Here’s one more version using the itertools crate (playpen):
Note: this method needs to allocate new Strings for each sub_string, whereas the other examples here return slices of the source.

extern crate itertools;
use itertools::Itertools;

fn sub_strings(source: &str, sub_size: usize) -> Vec<String> {
    source.chars()
        .chunks(sub_size).into_iter()
        .map(|chunk| chunk.collect::<String>())
        .collect::<Vec<_>>()
}

#12

I believe you are not using itertools here.
You also do not need into_iter.
To recap, with a more functional safe version (not necessarily better)

fn main() {
    let string = "12345678";
    let sub_len = 2;
    
    // Case 1: you don't know the data you're playing with
    //
    // Characters may be single or multiple byte encoded (per definition of utf8)
    // Thus you cannot just chunk the data and MUST rely on `chars()` iterator
    //
    // It also means you cannot return fixed size slices. You need to own each strings
    let mut chars = string.chars();
    let sub_string = (0..)
        .map(|_| chars.by_ref().take(sub_len).collect::<String>())
        .take_while(|s| !s.is_empty())
        .collect::<Vec<_>>();
    
    println!("Safe: {:?}", sub_string);
    
    // Case 2: you work with some 'simple' data where you know in advance that
    // all characters will be single byte encoded.
    //
    // In particular, this is true for all US-ASCII characters
    // see https://en.wikipedia.org/wiki/UTF-8
    //
    // Then, and only then, you can be wild and unsafe and crazy fast
    let sub_string = string.as_bytes()
        .chunks(sub_len)
        .map(|s| unsafe { ::std::str::from_utf8_unchecked(s) }) // unsafe ok because we are certain? we have valid str
        .collect::<Vec<_>>();
    
    println!("Unsafe: {:?}", sub_string);
    
}

#13

I am indeed using itertools to use the chunks iterator adaptor (which requires another into_iter to iterate over). You can also use std::slice::chunks which you’re using for string.as_bytes().chunks(n)

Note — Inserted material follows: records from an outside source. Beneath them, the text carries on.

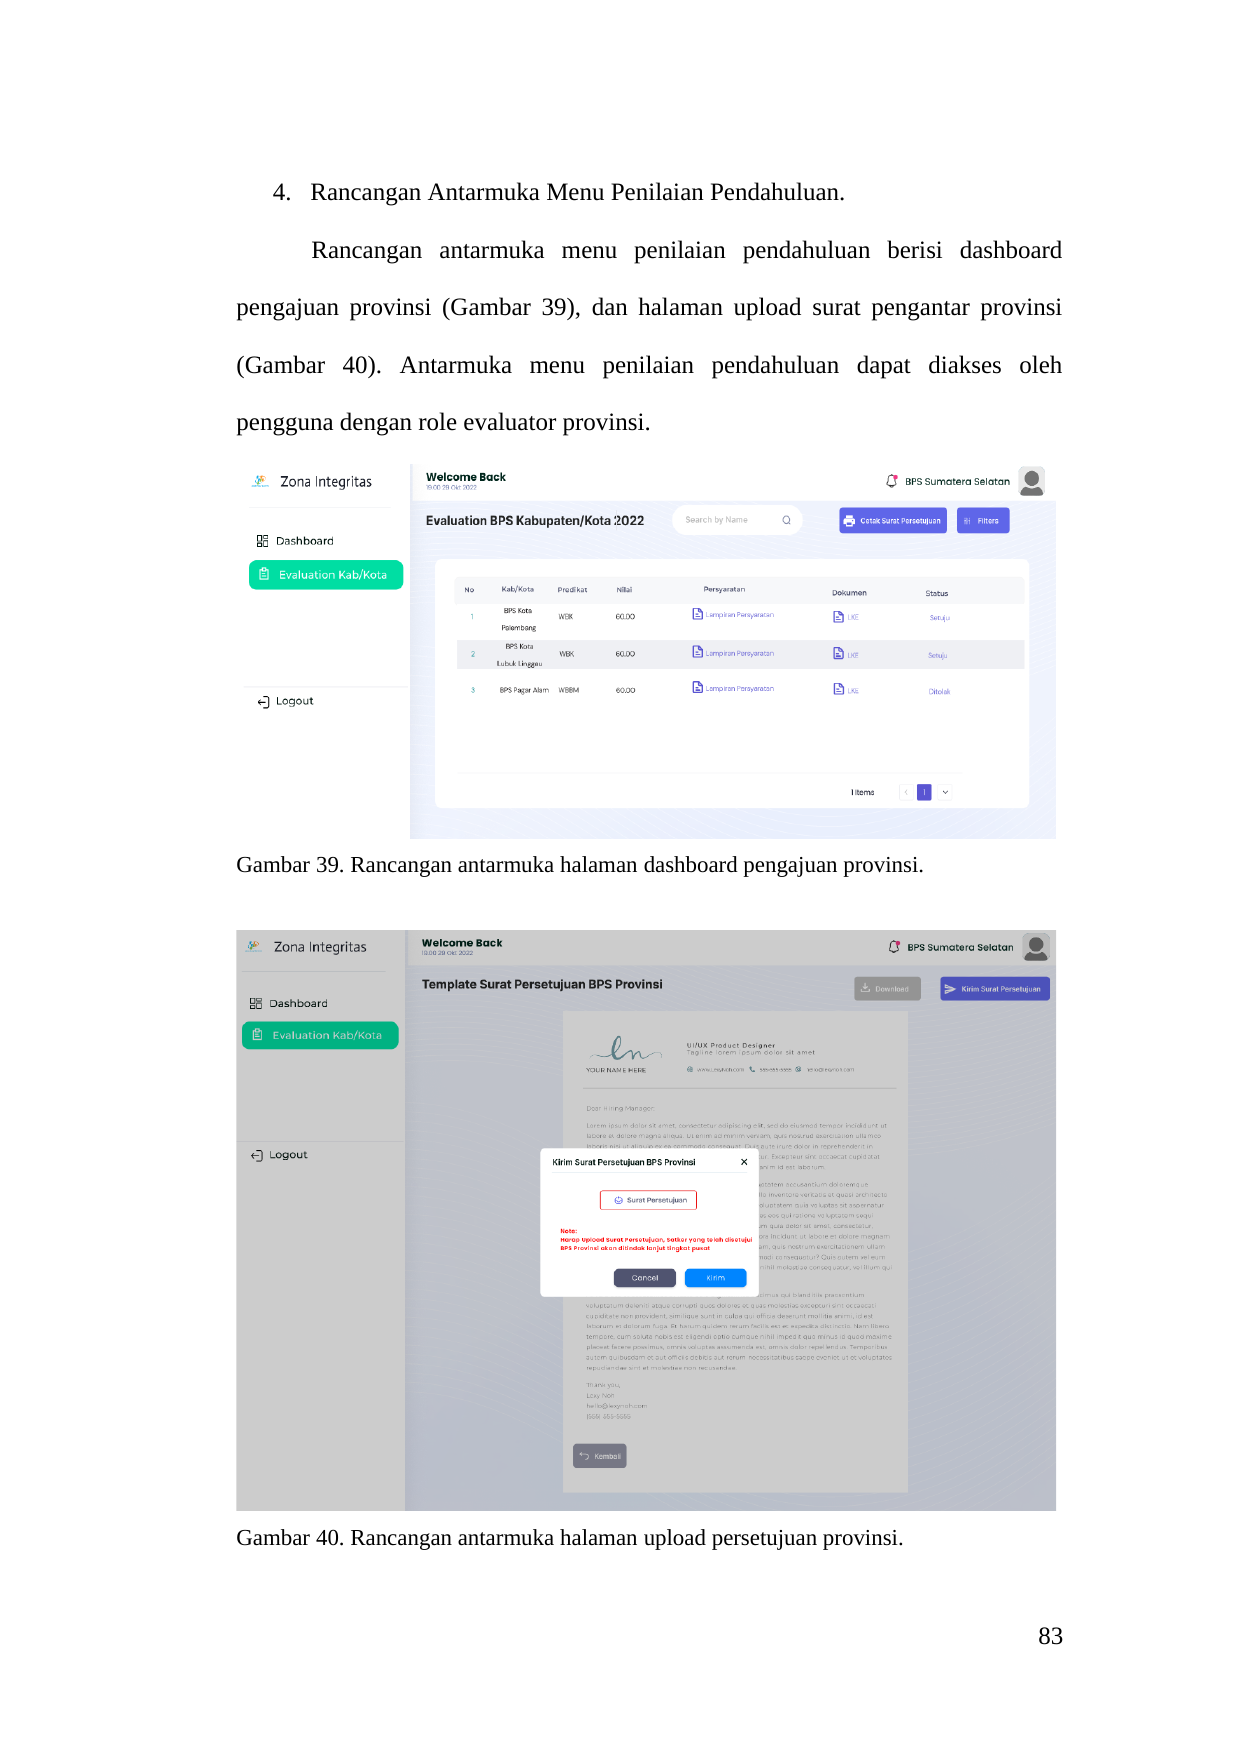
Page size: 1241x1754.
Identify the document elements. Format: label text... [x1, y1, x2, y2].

text Gambar 40. Rancangan antarmuka halaman upload persetujuan provinsi. [236, 1524, 1063, 1550]
text Gambar 39. Rancangan antarmuka halaman dashboard pengajuan provinsi. [236, 851, 1063, 878]
text Rancangan antarmuka menu penilaian pendahuluan berisi dashboard pengajuan provinsi (Gambar 39), dan halaman upload surat pengantar provinsi (Gambar 40). Antarmuka menu penilaian pendahuluan dapat diakses oleh pengguna dengan role evaluator provinsi. [236, 235, 1063, 436]
picture [236, 930, 1057, 1511]
picture [243, 464, 1056, 839]
list Rancangan Antarmuka Menu Penilaian Pendahuluan. [273, 177, 1063, 206]
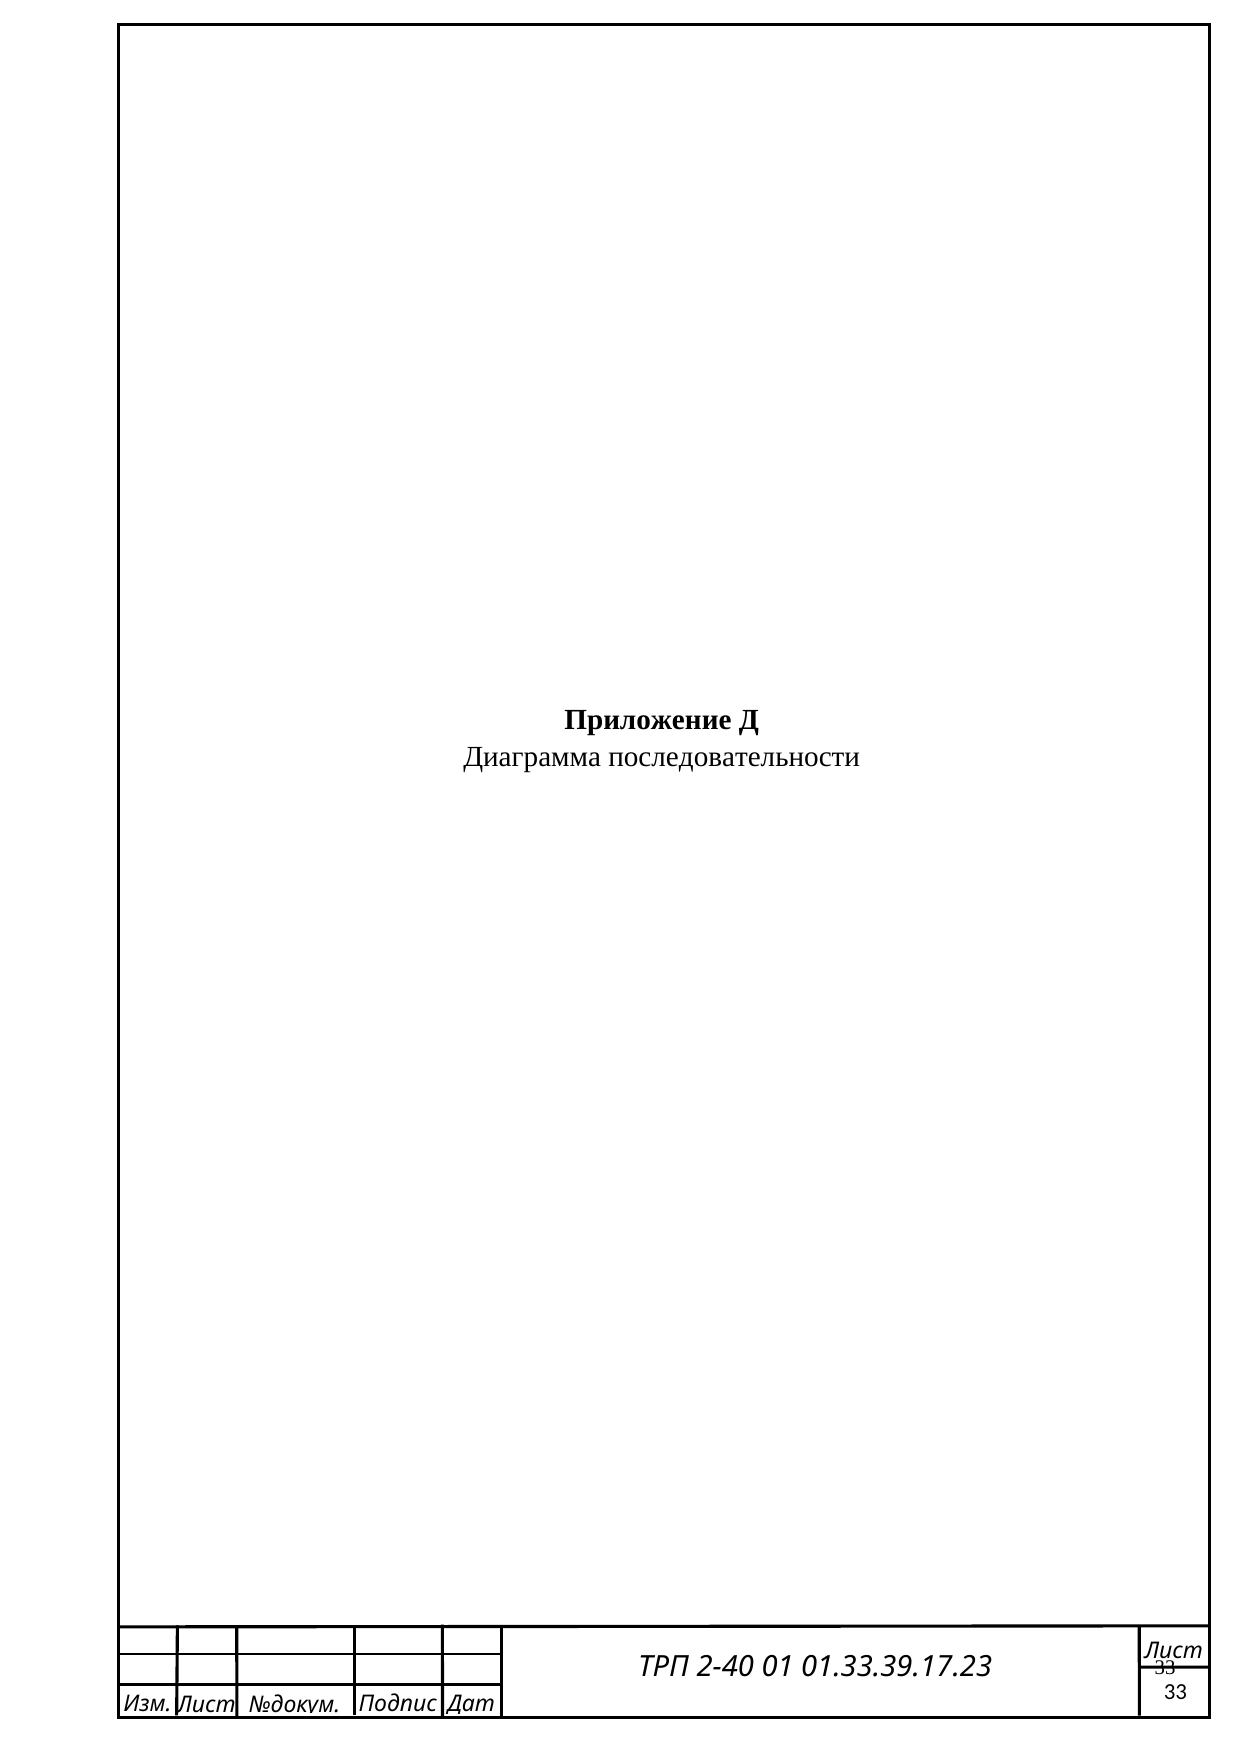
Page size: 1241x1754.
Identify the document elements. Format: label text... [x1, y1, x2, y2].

It won’t be as fast as operating on raw bytes or returning &strs, but it’s another option that reads easy and works as expected (chunking chars).

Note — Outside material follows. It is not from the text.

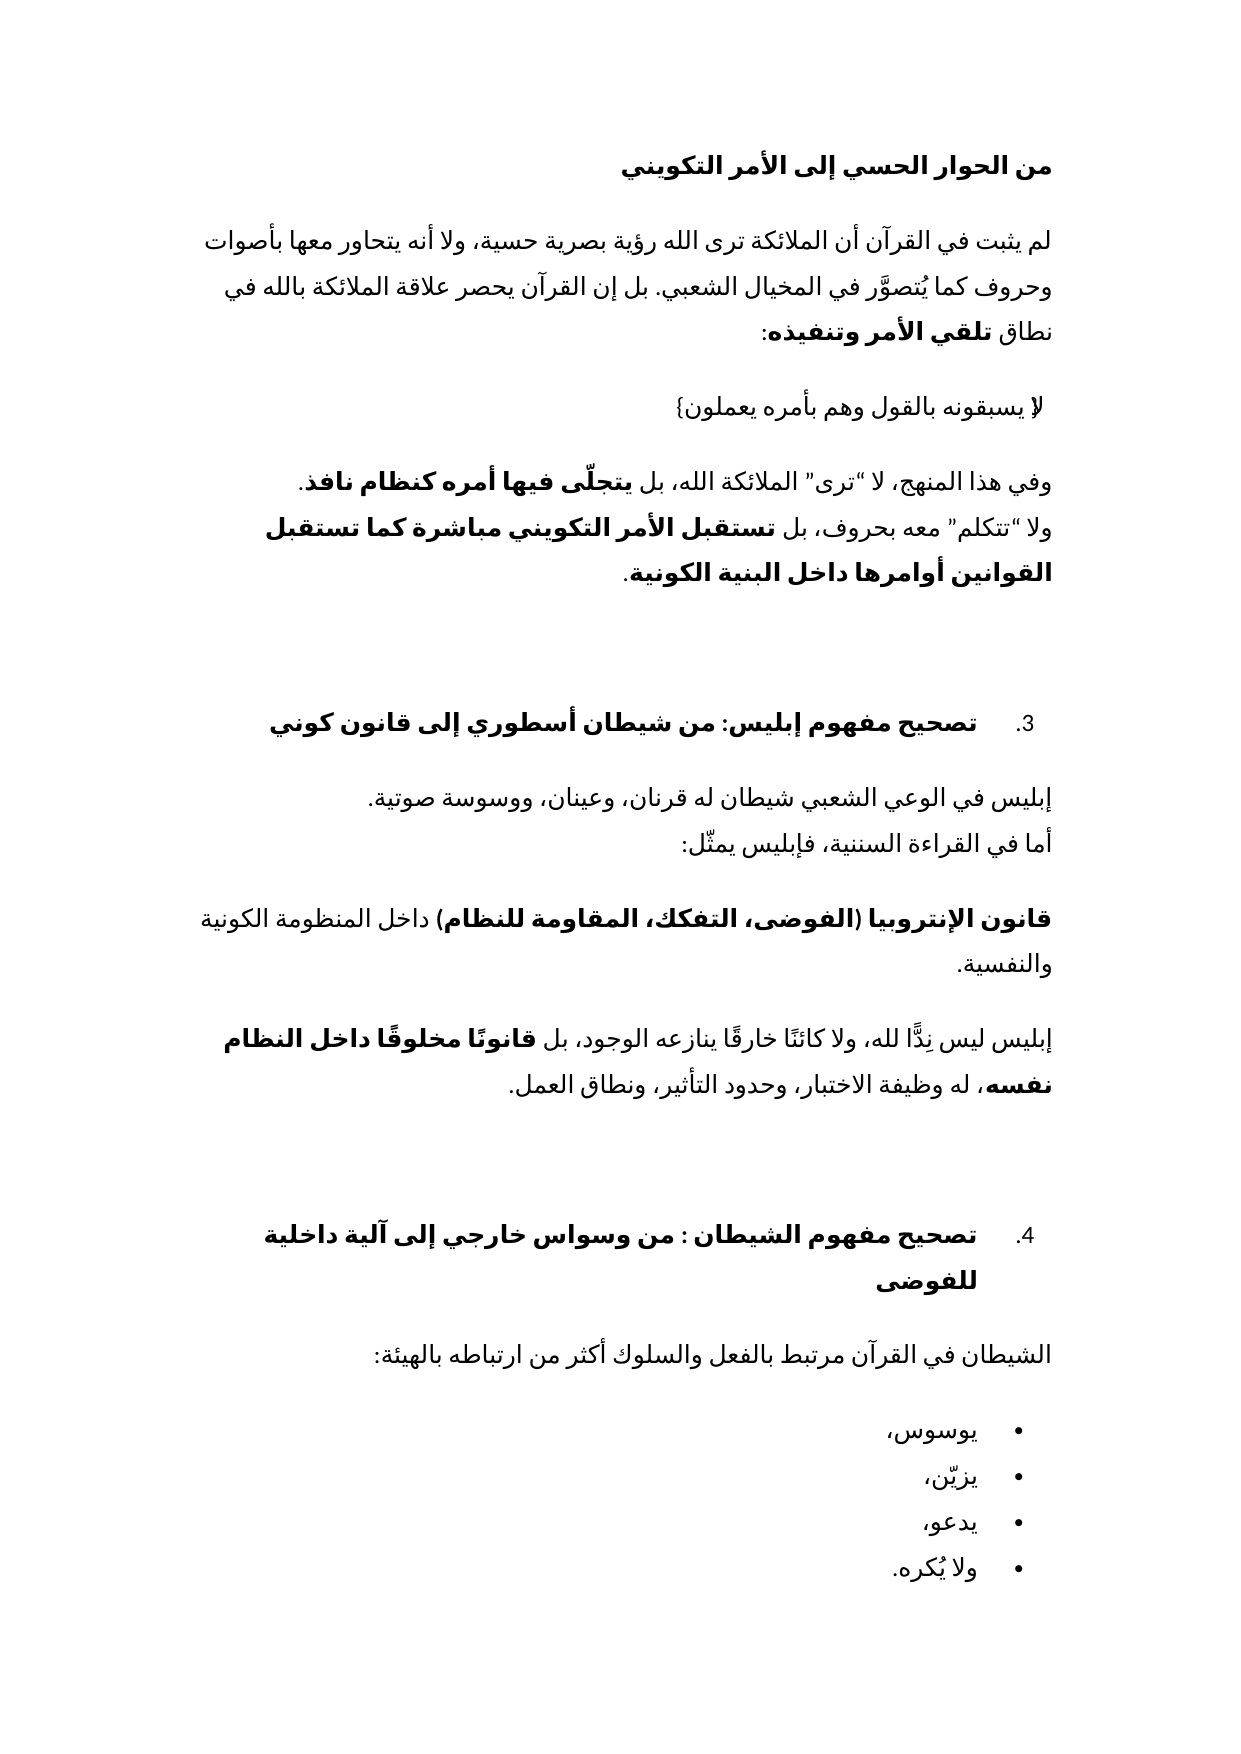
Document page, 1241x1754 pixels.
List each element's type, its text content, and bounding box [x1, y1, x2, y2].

Yet another version using std::slice::chunks instead of itertools’ chunks adapter (this has to pull the chars into a temp Vec):

let chars: Vec<char> = s.chars().collect();
let split = &chars.chunks(2)
    .map(|chunk| chunk.iter().collect::<String>())
    .collect::<Vec<_>>();
println!("{:?}", split);

#14

One could of course implement str-specific versions of chunking as well.

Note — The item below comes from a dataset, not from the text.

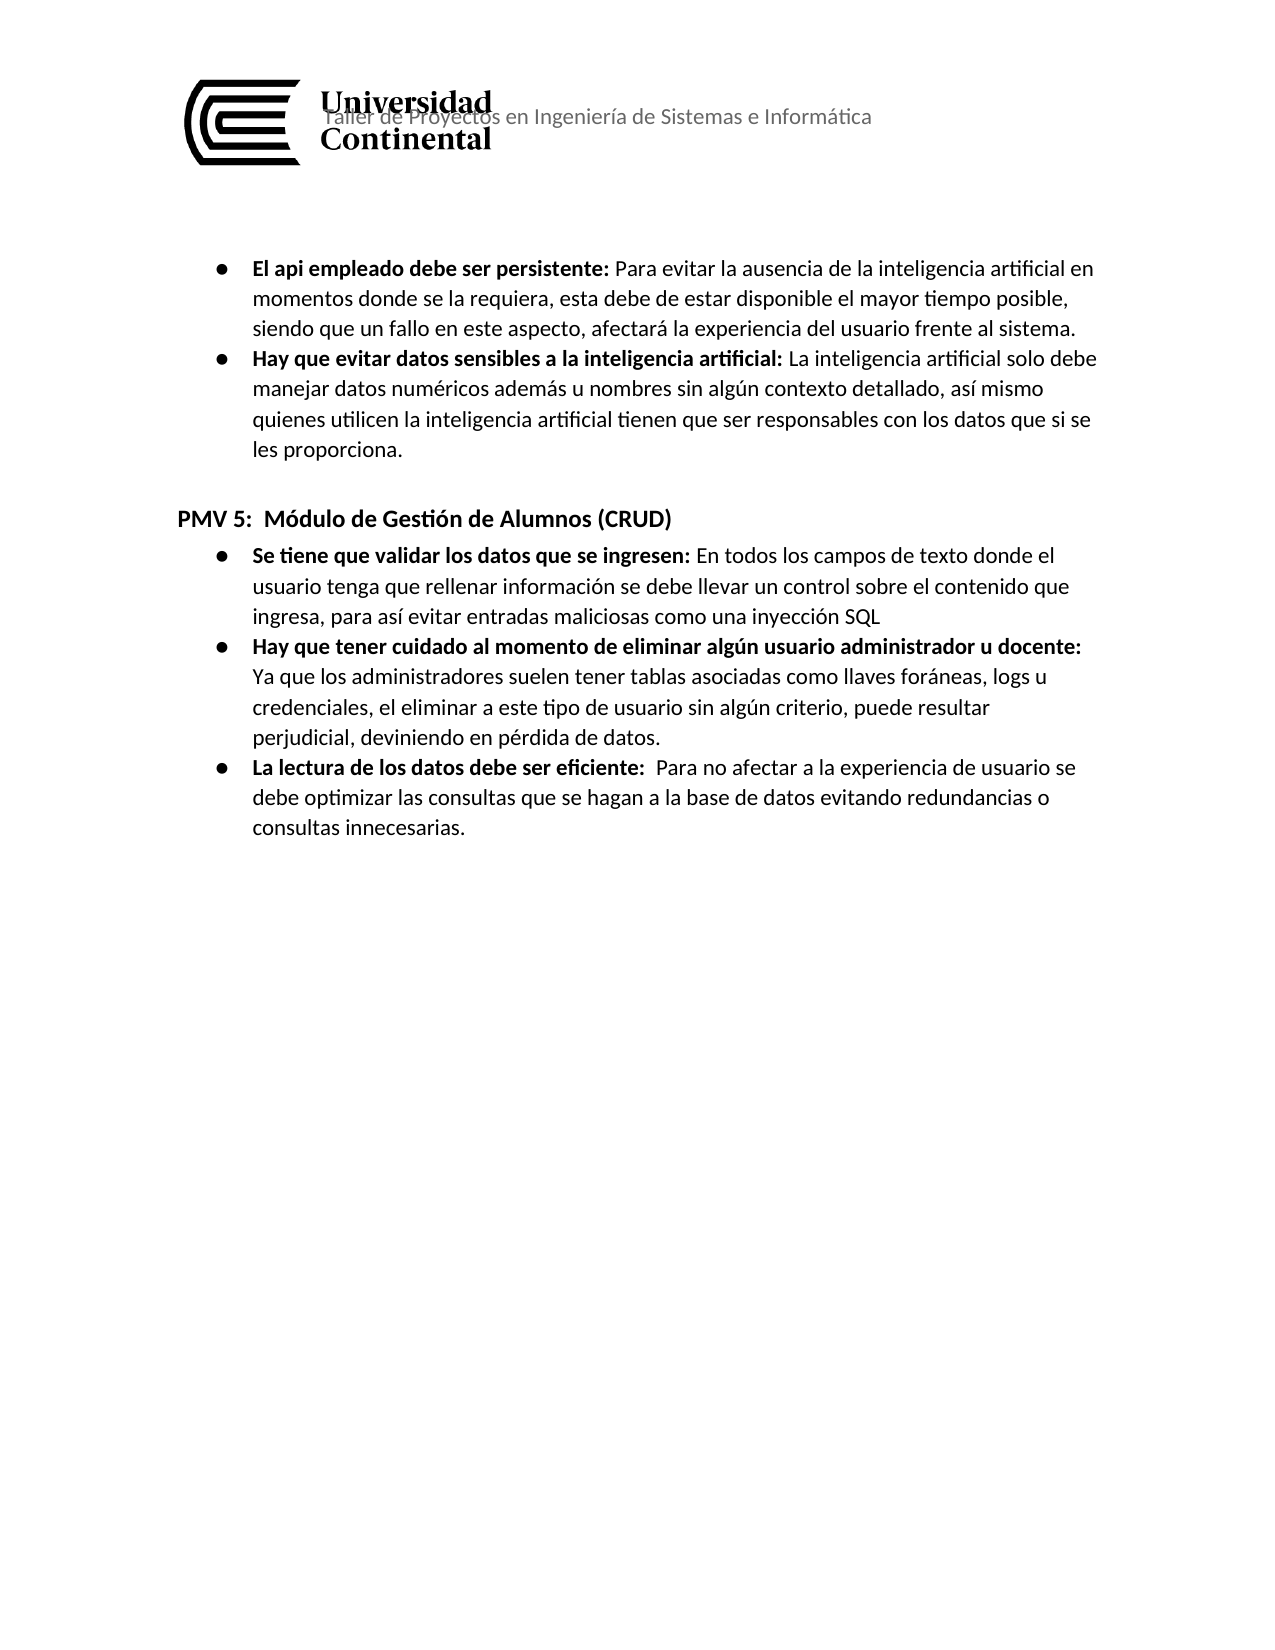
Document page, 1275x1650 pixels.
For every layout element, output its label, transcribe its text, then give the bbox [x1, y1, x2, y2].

https://docs.rs/odds/0.2.25/odds/string/trait.StrChunksWindows.html

(usual character discussion).


#15

By which I expect you mean the confusion over what’s even a “character” in Unicode – char being a single code point vs. a visual grapheme that may consist of many chars. So even proper char chunks may end up splitting a combining character from the one it’s modifying.


#16

Yes! (That’s why it’s named char_chunks, which makes it very upfront about that.) Grapheme chunks comes next, I guess?

It looks like a neat &str into &strs splitter would be needed, something that keeps a take-while-like state.